Chapter 8 Summary: “Conclusion: Focus, Test, and Believe”

Gladwell summarizes two key points related to understanding the spread of epidemics. The first lesson of researching Tipping Points is that “starting epidemics requires concentrating resources on a few key areas” (255-256). For example, Connectors, Mavens, and Salesmen should receive support and attention as they start word-of-mouth epidemics. Second, investigators must understand that “the world—much as we want it to—does not accord with our intuition” (258). Rather, people are influenced by factors that are not always taken into account, such as their immediate environments and small changes in context. The volatility of social changes mirrors the chaos and unpredictably of the individual.

Chapters 6-8 Analysis

The rumor case study and the Lambesis ad campaign demonstrate the vastly different scales, subject matters, and ethical implications of social epidemics. The story of the Chinese tourist as a purported Japanese spy provides an example of an epidemic that is relatively small-scale, localized, and negative in the sense that it was rooted in the perpetuation of falsehoods. Significantly, this epidemic did not involve products or services for sale, unlike many of the examples featured in The Tipping Point. It also shows that Connectors, Mavens, and Salesmen can contribute to word-of-mouth epidemics by using their charisma and unique characteristics in the service of something nefarious.

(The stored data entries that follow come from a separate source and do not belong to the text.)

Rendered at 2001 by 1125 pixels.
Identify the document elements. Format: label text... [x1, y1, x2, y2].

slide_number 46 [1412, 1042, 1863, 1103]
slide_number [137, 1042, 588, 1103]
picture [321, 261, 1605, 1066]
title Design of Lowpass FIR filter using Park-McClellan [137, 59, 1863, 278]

The Lambesis ad campaign for Airwalk shoes, on the other hand, is very specifically about the promotion of a consumer product and has a global impact. This example ties in with other similar examples, such as the Hush Puppies shoes epidemic, in that both have to do with how “idiosyncratic things that really cool kids do end up in the mainstream” (199). In these cases, Connectors, Mavens, and Salesmen "take the niche information and translate it for the majority” (200) by taking what exists and tweaking it to make it more understandable for the masses. In a less obvious way, this is also what happened with the purported Japanese spy; unique individuals took the information that existed, twisted it, made up new information, and packed it up in an easily transmissible way to popularize a lie. The team at Lambesis did the same thing with shoes.

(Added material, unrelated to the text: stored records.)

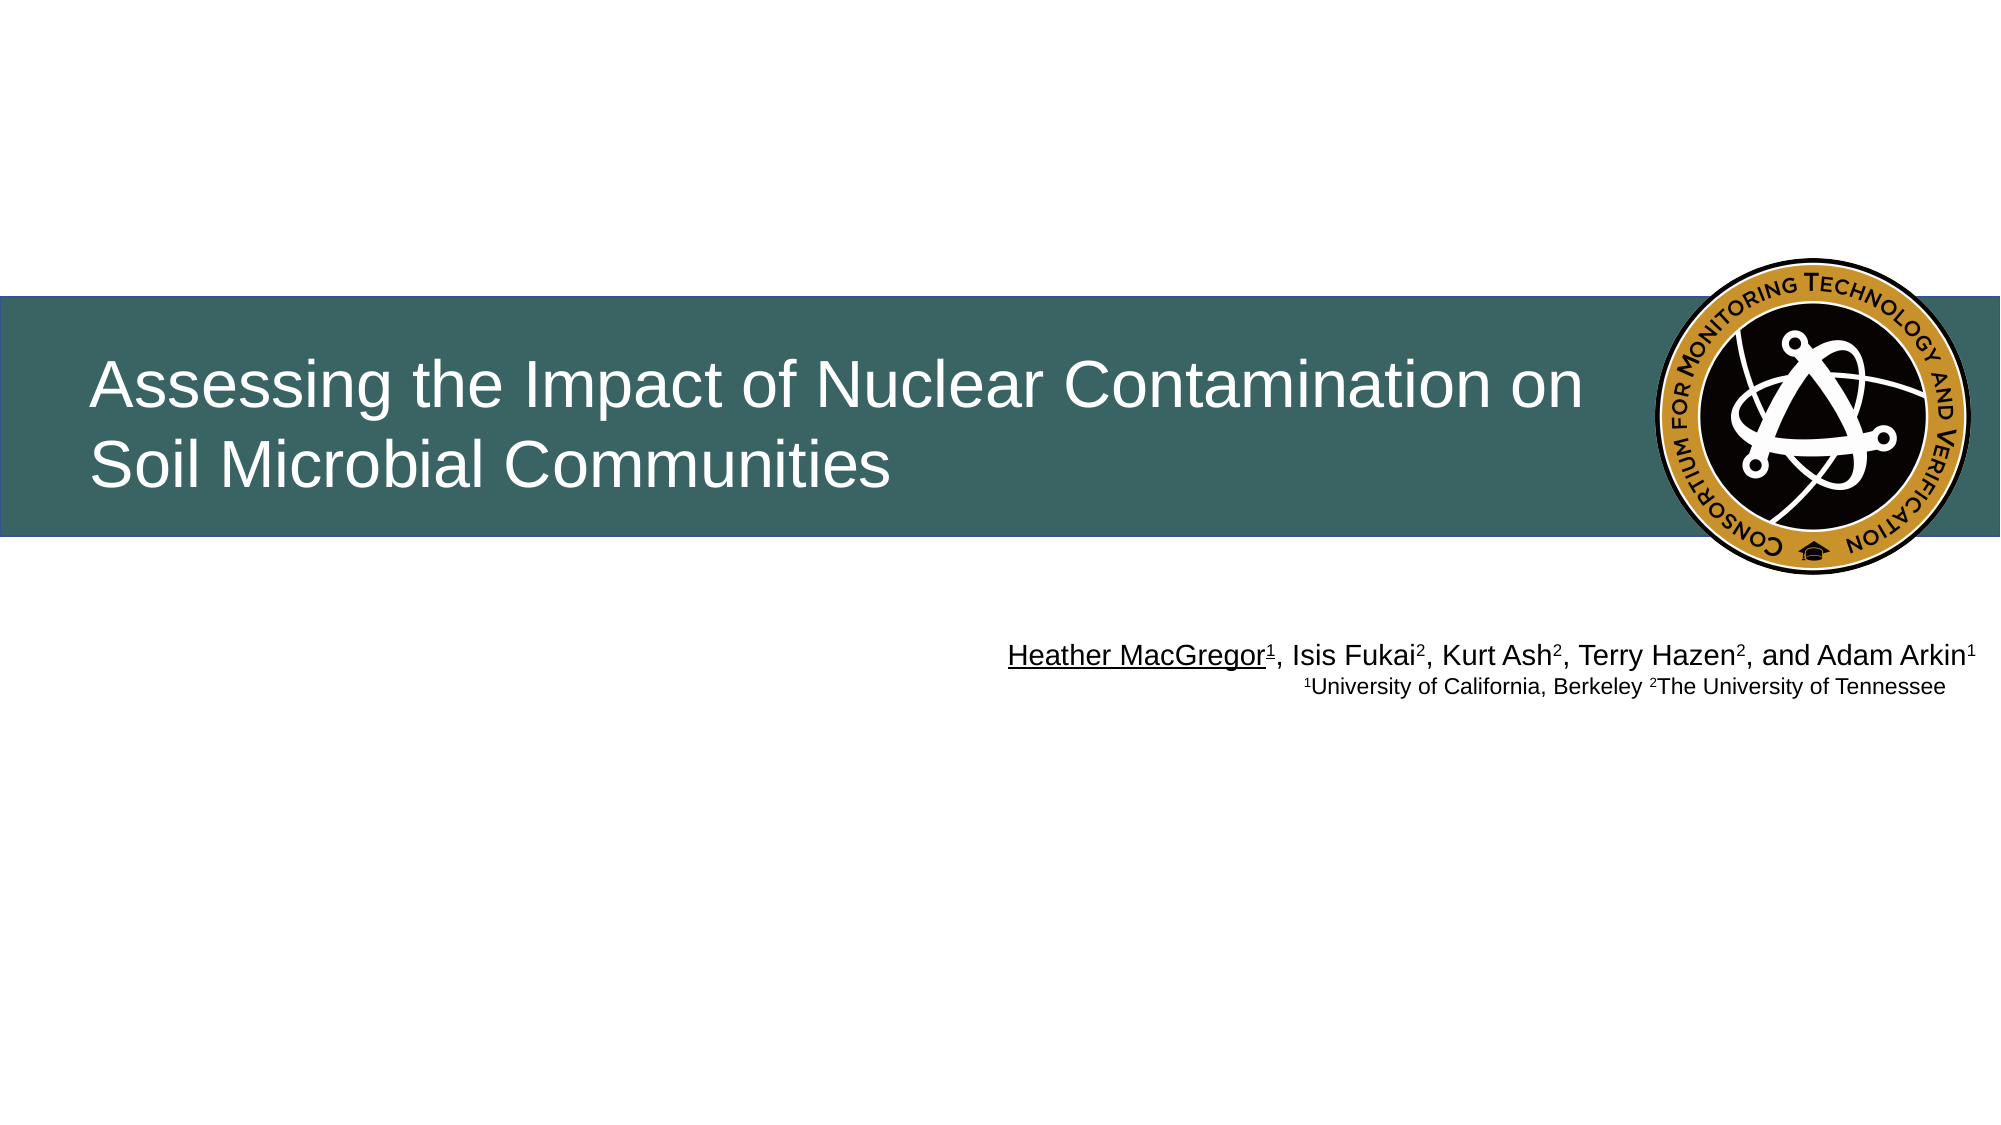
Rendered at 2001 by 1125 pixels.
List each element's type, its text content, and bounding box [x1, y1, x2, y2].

text_box [0, 296, 1655, 537]
picture [1655, 258, 1971, 575]
text_box 1University of California, Berkeley 2The University of Tennessee [1288, 664, 2000, 707]
text_box Heather MacGregor1, Isis Fukai2, Kurt Ash2, Terry Hazen2, and Adam Arkin1 [992, 628, 2000, 679]
text_box Assessing the Impact of Nuclear Contamination on Soil Microbial Communities [75, 333, 1626, 508]
text_box [1971, 296, 2000, 537]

The two examples of social epidemics in Chapter 7, Micronesian youth suicide and teen smoking, stretch Gladwell’s theories to their limit. The author postulates that participation in a social epidemic can itself be a form of communication for other people in the subgroup who are perpetuating the epidemic. A young Micronesian who commits suicide is communicating something to other young Micronesians, and the teen smoker is saying something to their peers when they light up. Gladwell observes that for this reason, a teen suicide note in Micronesia can afford to be brief and undetailed; anybody in the peer group would know what was being communicated through the action itself, without the need for words. In the case of teen smoking, its association with sophistication, elegance, or any number of other characteristics is tied up in a “shared language of smoking” (228) that is also understood by anybody in the peer group.


Gladwell summarizes his goal for the book and offers his fundamental takeaways in the closing chapter. His conclusion that “Tipping Points are a reaffirmation of the potential for change and the power of intelligent action” (259) reiterates his belief that people can improve their own circumstances if they act smartly. This includes limiting one’s workplace to 150 members to maximize solidarity or making it a priority to keep one's city clean to minimize the opportunities for criminal behavior. Likewise, Gladwell suggests “concentrating resources on a few key areas” (255), such as identifying Connectors, Mavens, and Salesmen and empowering them to spread positive epidemics. People can approach problem-solving in a creative way by “[reframing] the way we think about the world” (257) because “the world—much as we want it to—does not accord with our intuition” (258). This conclusion is rooted in Gladwell’s view that life does not unfold in a cause-and-effect manner, and the elements that drive social epidemics are often overlooked.